* _Exercise passage_
On modern AMD servers, amd-pstate uses CPPC and supports finer-grain performance control than legacy ACPI P-states. The Linux kernel documentation also exposes useful landmarks such as:

  • highest_perf
  • nominal_perf
  • lowest_nonlinear_perf
  • min_freq

This matters because the performance drop is not always proportional to the requested cap: memory-bound workloads often remain insensitive until the control point falls below the non-linear knee.

Intel CPUs

intel_pstate does not generally expose a full public frequency table. Without HWP, the driver’s utilization callback does not run more often than every 10 ms.

So the simulator does not assume that all Intel server parts expose a clean public list of “frequency slices”. Instead, it models:

  • a continuous requested performance state,
  • optional quantization when the runtime actually exposes a table,
  • driver update and cap-application delay.

RAPL / average power caps

For CPUs, Joulie models average package power caps, not instantaneous power clipping. Requested caps are clamped to the available hardware range and translated into an attainable performance state with a time constant.

5.4 CPU slowdown model

CPU slowdown depends on workload class:

  • compute-bound: throughput tracks the effective performance/frequency state closely
  • memory-bound: throughput degrades more slowly until the requested point crosses the non-linear knee
  • mixed: weighted blend

This means the same DVFS/RAPL action can produce different throughput changes depending on workload characteristics.

5.5 CPU control dynamics, telemetry windows, and thermal state

Joulie now treats CPU control as a time-dependent loop, not as an instantaneous jump from one idealized state to another.

Cap application dynamics

Requested CPU package caps settle toward their target with a first-order time constant:

Cap_applied(t + dt) = Cap_applied(t) + (Cap_target - Cap_applied) * dt / tau_cap

where tau_cap is configured by cpuCapApplyTauMs.

This better matches how real CPU package-power control behaves in practice:

  • power limits are average-power constraints, not instantaneous clipping
  • the final frequency/performance state is reached through firmware and scheduler feedback loops
  • short transients may therefore look quite different from steady state

This is also consistent with recent public work on Intel RAPL behavior, which reports platform-dependent settling times ranging from sub-second to multi-second behavior and shows that the effective response depends on workload type, not only on the configured limit (see [R28] in References).

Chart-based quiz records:
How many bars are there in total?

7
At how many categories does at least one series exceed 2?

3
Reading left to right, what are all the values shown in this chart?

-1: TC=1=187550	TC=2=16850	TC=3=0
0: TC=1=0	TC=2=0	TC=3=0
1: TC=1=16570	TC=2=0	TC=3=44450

* _About this task_
In the CPU power-control passage, which setting configures tau_cap? The records are drawn from a different source than the text.

* _Output below_
cpuCapApplyTauMs